En effet, depuis quelques mois, tout le territoire est victime de bandes de lémuriens toxicomanes issus des cités chaudes de la jungle. Ces derniers déroberaient des quantités astronomiques de bananes pour s'en faire des injections, et comme on le dit dans la rue, des « spliffs ».
Quel est l'impact économique des vols de bananes ?
Pour vous donner une idée des conséquences de ces actes de délinquance sur l'économie locale, voici quelques chiffres. En 2002, Madagascar a produit 250 000 tonnes de bananes. Des experts ont estimé que les vols de ces sauvageons à poils s'élèveraient à 80 kilogrammes. Des chiffres qui font froid dans le dos.

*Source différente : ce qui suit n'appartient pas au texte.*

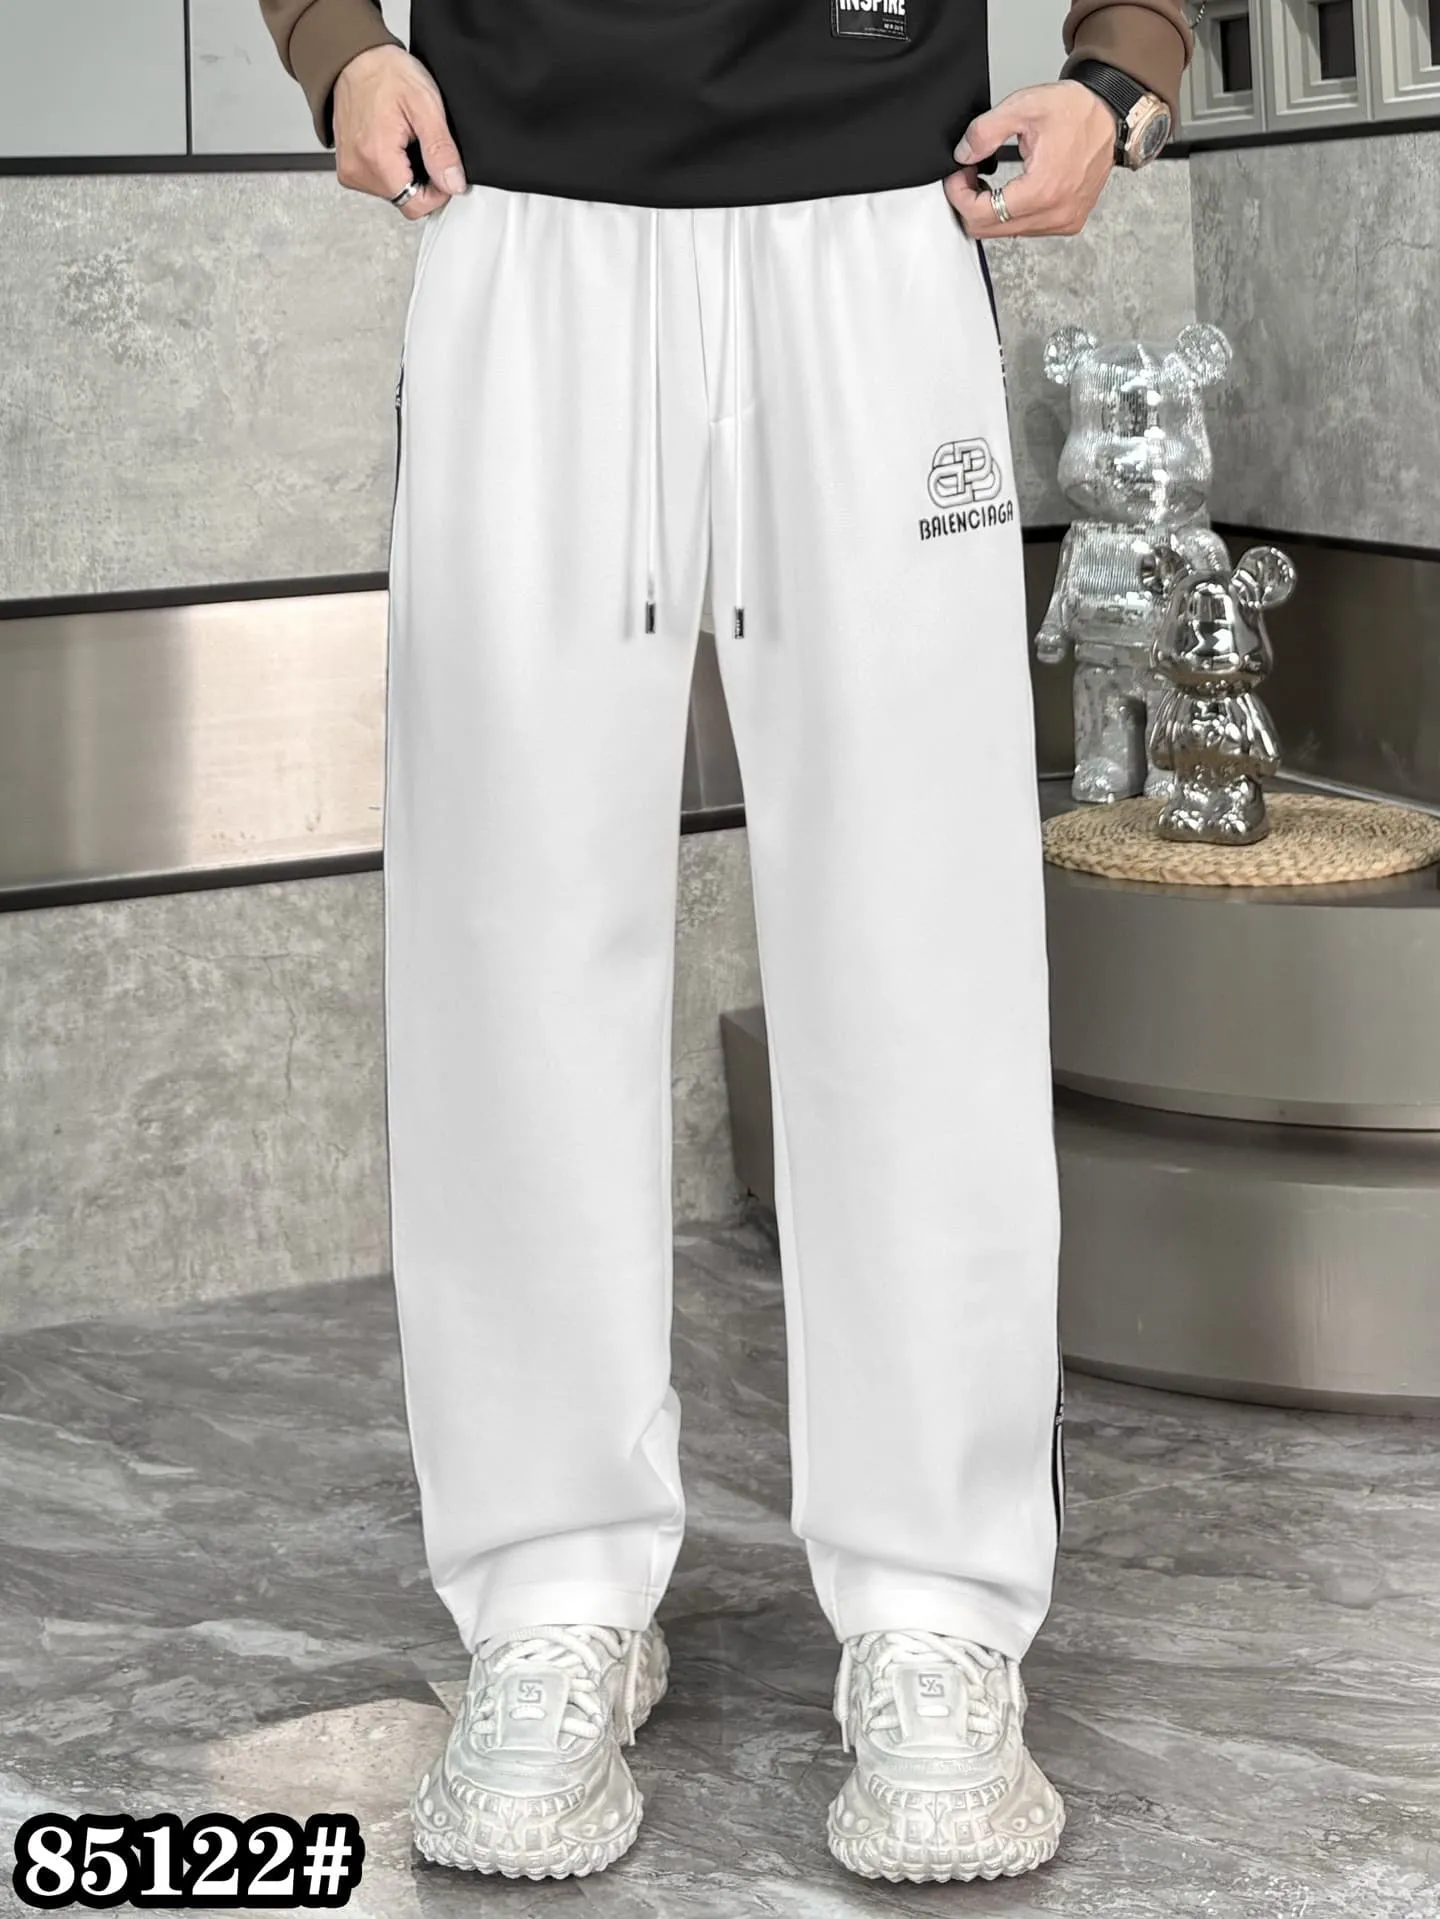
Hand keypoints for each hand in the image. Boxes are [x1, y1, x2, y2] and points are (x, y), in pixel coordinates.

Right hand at [333, 45, 465, 218]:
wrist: (355, 58)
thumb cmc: (385, 73)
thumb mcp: (425, 105)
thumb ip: (440, 150)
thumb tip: (453, 183)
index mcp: (376, 159)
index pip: (417, 205)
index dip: (438, 191)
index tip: (442, 165)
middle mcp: (358, 171)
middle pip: (406, 201)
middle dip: (423, 181)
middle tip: (421, 144)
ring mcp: (350, 171)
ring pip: (394, 194)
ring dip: (407, 174)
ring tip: (404, 140)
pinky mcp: (348, 168)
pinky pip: (380, 183)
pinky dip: (393, 169)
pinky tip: (393, 144)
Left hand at [945, 81, 1115, 238]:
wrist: (1110, 115)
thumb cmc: (1075, 110)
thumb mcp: (1024, 106)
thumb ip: (986, 131)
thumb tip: (963, 154)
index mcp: (1043, 190)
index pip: (981, 215)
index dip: (959, 195)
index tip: (957, 174)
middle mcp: (1055, 214)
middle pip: (989, 230)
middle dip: (970, 204)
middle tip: (969, 175)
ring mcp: (1063, 222)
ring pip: (1005, 232)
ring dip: (988, 210)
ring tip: (987, 180)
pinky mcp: (1068, 222)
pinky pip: (1025, 229)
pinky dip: (1009, 214)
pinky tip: (1009, 191)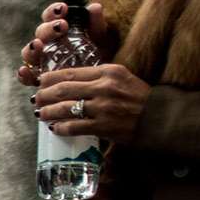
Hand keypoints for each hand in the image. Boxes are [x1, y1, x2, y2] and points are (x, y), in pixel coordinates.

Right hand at [18, 0, 117, 84]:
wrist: (100, 80)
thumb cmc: (98, 55)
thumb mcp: (101, 38)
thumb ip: (97, 24)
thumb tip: (94, 8)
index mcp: (57, 30)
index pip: (50, 17)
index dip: (53, 11)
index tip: (63, 8)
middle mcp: (45, 44)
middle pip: (40, 33)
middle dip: (48, 29)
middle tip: (62, 26)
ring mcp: (40, 62)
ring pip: (29, 53)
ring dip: (31, 48)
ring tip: (37, 45)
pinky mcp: (39, 80)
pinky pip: (27, 77)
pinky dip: (23, 74)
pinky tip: (24, 71)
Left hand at [33, 63, 148, 143]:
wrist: (163, 119)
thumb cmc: (141, 100)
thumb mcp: (122, 79)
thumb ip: (100, 78)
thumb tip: (71, 83)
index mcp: (109, 71)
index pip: (71, 72)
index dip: (50, 78)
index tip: (41, 81)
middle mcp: (104, 87)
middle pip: (63, 88)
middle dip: (44, 94)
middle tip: (36, 99)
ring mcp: (103, 107)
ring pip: (64, 107)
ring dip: (47, 112)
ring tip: (41, 114)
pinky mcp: (104, 126)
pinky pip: (74, 126)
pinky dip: (61, 127)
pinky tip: (55, 128)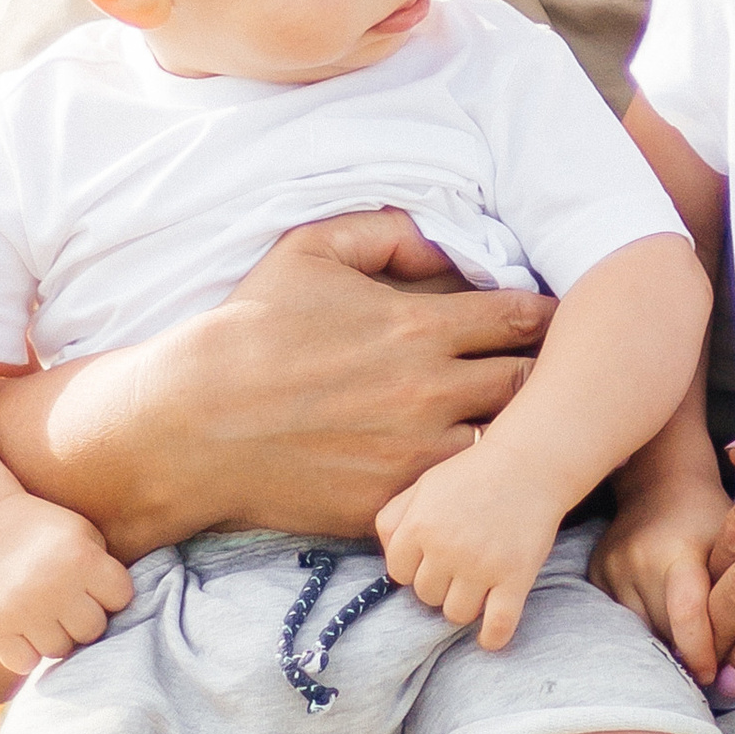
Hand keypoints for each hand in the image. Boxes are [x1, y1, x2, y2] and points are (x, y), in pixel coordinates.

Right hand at [0, 211, 555, 549]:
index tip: (542, 320)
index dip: (543, 317)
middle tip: (545, 373)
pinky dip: (469, 484)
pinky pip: (457, 496)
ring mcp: (415, 455)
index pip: (525, 319)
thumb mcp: (308, 250)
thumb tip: (440, 237)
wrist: (189, 425)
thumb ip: (384, 230)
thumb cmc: (247, 330)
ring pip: (505, 447)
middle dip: (543, 375)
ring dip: (513, 434)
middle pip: (532, 384)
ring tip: (514, 426)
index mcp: (420, 327)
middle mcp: (431, 392)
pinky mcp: (392, 502)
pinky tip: (465, 473)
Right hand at [0, 494, 132, 677]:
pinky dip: (26, 651)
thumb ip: (106, 568)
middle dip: (83, 617)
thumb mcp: (82, 533)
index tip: (93, 583)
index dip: (109, 592)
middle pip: (92, 630)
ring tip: (43, 611)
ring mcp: (21, 610)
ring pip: (60, 650)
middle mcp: (53, 587)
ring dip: (55, 635)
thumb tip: (128, 618)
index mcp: (81, 558)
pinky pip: (25, 663)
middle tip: (65, 600)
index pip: (121, 599)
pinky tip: (21, 627)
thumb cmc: (41, 531)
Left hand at [377, 438, 562, 645]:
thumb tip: (388, 557)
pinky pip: (498, 624)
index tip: (431, 559)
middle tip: (459, 566)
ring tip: (476, 587)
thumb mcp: (423, 486)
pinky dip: (492, 637)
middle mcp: (446, 549)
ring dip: (463, 605)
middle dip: (439, 584)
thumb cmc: (472, 474)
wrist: (529, 464)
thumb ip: (394, 518)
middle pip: (426, 595)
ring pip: (456, 614)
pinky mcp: (516, 577)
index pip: (398, 573)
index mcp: (420, 526)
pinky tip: (489, 636)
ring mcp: (482, 566)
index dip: (413, 568)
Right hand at [594, 462, 732, 682]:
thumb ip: (733, 595)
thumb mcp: (731, 547)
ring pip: (640, 631)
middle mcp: (637, 561)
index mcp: (678, 552)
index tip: (714, 677)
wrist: (661, 483)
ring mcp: (611, 568)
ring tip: (686, 642)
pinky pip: (621, 620)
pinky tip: (660, 622)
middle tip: (711, 665)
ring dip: (664, 643)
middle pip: (664, 631)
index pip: (686, 615)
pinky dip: (643, 629)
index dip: (700, 654)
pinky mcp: (595, 575)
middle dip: (687, 652)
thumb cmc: (707, 518)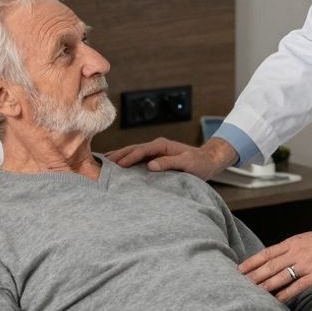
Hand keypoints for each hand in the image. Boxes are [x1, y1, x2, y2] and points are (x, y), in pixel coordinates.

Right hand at [105, 136, 236, 179]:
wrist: (208, 161)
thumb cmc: (199, 163)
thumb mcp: (187, 163)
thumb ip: (170, 163)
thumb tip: (150, 165)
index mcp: (162, 145)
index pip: (141, 150)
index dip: (129, 157)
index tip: (117, 165)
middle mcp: (157, 146)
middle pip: (133, 149)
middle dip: (118, 155)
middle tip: (102, 163)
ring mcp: (155, 151)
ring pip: (133, 152)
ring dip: (119, 156)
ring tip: (104, 162)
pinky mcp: (156, 157)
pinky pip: (138, 158)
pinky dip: (126, 160)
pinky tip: (118, 164)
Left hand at [238, 227, 311, 302]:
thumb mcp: (306, 240)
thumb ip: (292, 249)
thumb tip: (277, 258)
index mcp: (293, 243)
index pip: (267, 253)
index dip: (252, 261)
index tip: (240, 268)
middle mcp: (297, 253)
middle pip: (270, 265)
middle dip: (254, 275)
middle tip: (241, 284)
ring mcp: (306, 264)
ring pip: (281, 276)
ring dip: (266, 285)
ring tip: (254, 293)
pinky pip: (297, 286)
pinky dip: (285, 293)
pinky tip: (277, 299)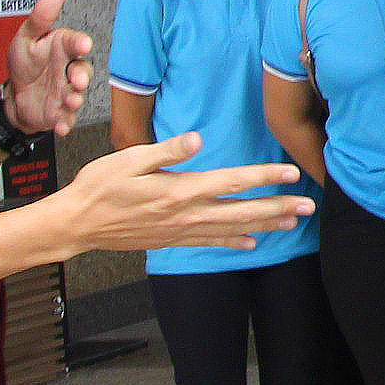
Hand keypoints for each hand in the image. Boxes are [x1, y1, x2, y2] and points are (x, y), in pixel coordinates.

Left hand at [0, 0, 93, 133]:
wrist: (16, 98)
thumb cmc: (25, 64)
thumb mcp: (27, 36)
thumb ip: (43, 14)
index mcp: (61, 49)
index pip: (75, 43)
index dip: (79, 44)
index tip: (82, 45)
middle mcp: (67, 70)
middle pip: (82, 71)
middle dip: (81, 76)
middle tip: (75, 80)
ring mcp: (66, 92)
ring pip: (76, 95)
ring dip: (74, 99)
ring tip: (68, 101)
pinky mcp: (60, 113)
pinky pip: (66, 119)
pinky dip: (64, 123)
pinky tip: (59, 124)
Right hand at [47, 131, 308, 254]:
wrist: (75, 224)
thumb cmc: (98, 187)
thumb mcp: (128, 159)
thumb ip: (166, 150)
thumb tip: (196, 139)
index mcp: (179, 190)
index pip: (231, 182)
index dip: (263, 177)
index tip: (290, 174)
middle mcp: (185, 213)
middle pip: (241, 211)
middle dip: (278, 208)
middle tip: (309, 207)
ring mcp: (179, 230)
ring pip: (231, 230)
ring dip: (264, 226)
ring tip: (292, 223)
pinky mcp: (171, 240)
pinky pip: (209, 243)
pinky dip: (233, 244)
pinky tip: (251, 245)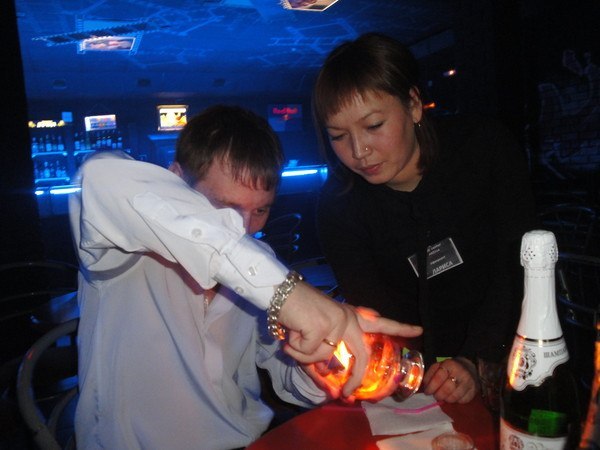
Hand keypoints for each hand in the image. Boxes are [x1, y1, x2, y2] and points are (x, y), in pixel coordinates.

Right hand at [278, 282, 421, 396]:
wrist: (281, 291)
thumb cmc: (297, 311)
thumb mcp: (317, 333)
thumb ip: (327, 354)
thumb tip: (335, 386)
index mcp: (350, 315)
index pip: (380, 322)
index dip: (399, 327)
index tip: (419, 330)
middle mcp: (349, 318)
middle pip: (361, 356)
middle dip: (355, 379)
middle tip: (349, 394)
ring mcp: (338, 323)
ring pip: (322, 358)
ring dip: (303, 353)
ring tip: (295, 335)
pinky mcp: (324, 328)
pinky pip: (308, 354)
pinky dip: (295, 348)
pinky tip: (292, 331)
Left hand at [422, 357, 478, 402]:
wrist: (470, 367)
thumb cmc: (450, 368)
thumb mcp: (439, 366)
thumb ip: (430, 375)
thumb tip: (425, 386)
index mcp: (450, 365)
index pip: (438, 378)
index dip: (431, 387)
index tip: (427, 392)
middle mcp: (461, 373)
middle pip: (446, 389)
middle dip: (438, 395)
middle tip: (436, 396)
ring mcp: (469, 383)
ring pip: (454, 397)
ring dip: (446, 399)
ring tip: (444, 396)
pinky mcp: (474, 391)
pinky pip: (462, 401)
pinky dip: (456, 401)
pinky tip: (453, 396)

Photo de Dédé, le lémurien le plus recherché de l'île, récompense pour sa capture.

Jeune lémurien en plein « trip », un spectacle navrant qui devrait tous nous faire réfléchir.
Quelles sont les mesures du gouvernement malgache ?
Les cultivateurs du Nord-Ouest de Madagascar, excédés par ces rapt incessants, ont demandé au gouvernement de prendre des mesures fermes. Ungolo Sarkoz, ministre de l'Intérieur de l'île, a réagi aussitôt. Un plan d'endiguement est déjà appliqué : la police s'est vu fournir des bananes en plastique, copies conformes des vraies bananes, contenant un micro-émetteur. Ces dispositifs permettent de localiser les bandes de sauvageons à poils. Selon les autorités, ce plan a toutes les chances de fonctionner car la majorité des jeunes lémuriens ont l'habitude de se regrouper en bas des cocotiers pour fumer les bananes volées.

Bananes en plastique.

Vraies bananes.

Plusieurs projets furent soumis, étrangement celui-ci fut rejeté.
Quel parallèle avec l'insécurité en France ?
Avant de conclure, cette insécurité doit nous rappeler celle qui sévit en France, avec ces jeunes des écoles maternelles à difficulté qui se lancent des flambis au visage. Un fléau qui, je le rappelle, a coûté une chemise à un innocent instituteur et 1,5 million d'euros en lessive au gouvernement en 2002.
Enfin, je crois qu'il serait intéressant de se poser la question de savoir comment les lémuriens réussissent à se fabriquer ces doses « banana ». En tout cas, je réserve cette réponse pour moi-même.